Records from a dataset
-------

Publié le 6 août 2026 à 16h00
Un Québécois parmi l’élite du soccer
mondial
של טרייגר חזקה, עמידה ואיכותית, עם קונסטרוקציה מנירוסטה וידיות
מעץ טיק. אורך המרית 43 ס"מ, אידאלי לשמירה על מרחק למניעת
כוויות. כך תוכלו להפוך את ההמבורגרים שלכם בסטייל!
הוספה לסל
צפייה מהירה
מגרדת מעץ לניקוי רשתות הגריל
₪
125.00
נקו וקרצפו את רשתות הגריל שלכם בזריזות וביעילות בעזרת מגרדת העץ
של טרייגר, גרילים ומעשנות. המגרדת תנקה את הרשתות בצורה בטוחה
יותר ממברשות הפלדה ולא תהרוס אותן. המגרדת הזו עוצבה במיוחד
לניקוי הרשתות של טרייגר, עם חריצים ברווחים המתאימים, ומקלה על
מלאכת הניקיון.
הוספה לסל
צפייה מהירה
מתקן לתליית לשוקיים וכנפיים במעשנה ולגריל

-------

▸ **Exercise directions**
Reproduce all of the lines above word for word, without changing anything.

▸ **Task answer**
Publié le 6 août 2026 à 16h00
Un Québécois parmi l’élite du soccer
mondial
של טרייגר חזקה, עמידה ואיכותית, עם קונסטרוקציה מנירוסטה וידיות
מעץ טיק. אורך המרית 43 ס"מ, אידאלי לשמירה על מרחק למניעת
כוויות. כך תוכלו להפוך את ההמבורגרים שלכם בסטייל!
הוספה לסל
צפייה מהירה
מגרדת מעץ לניקוי רשתות הגריל
₪
125.00
נקו וקרצפו את רשתות הגריל שלכם בזריזות וביעילות בעזרת מגרדת העץ
של טרייגר, גרילים ומעשנות. המגרדת תנקה את הרשתות בצורה בטוחה
יותר ממברשות הפלדה ולא תהרוס אותן. המגרדת הזו עוצבה במיוחד
לניקוי הרשתות של טרייגר, עם חריצים ברווחים המתאימים, ומקלה על
מלאכת הניקיון.
הוספה לסל
צפייה מהירה
מתקן לתליית לשוקיים וכנפיים במעשנה ולגריל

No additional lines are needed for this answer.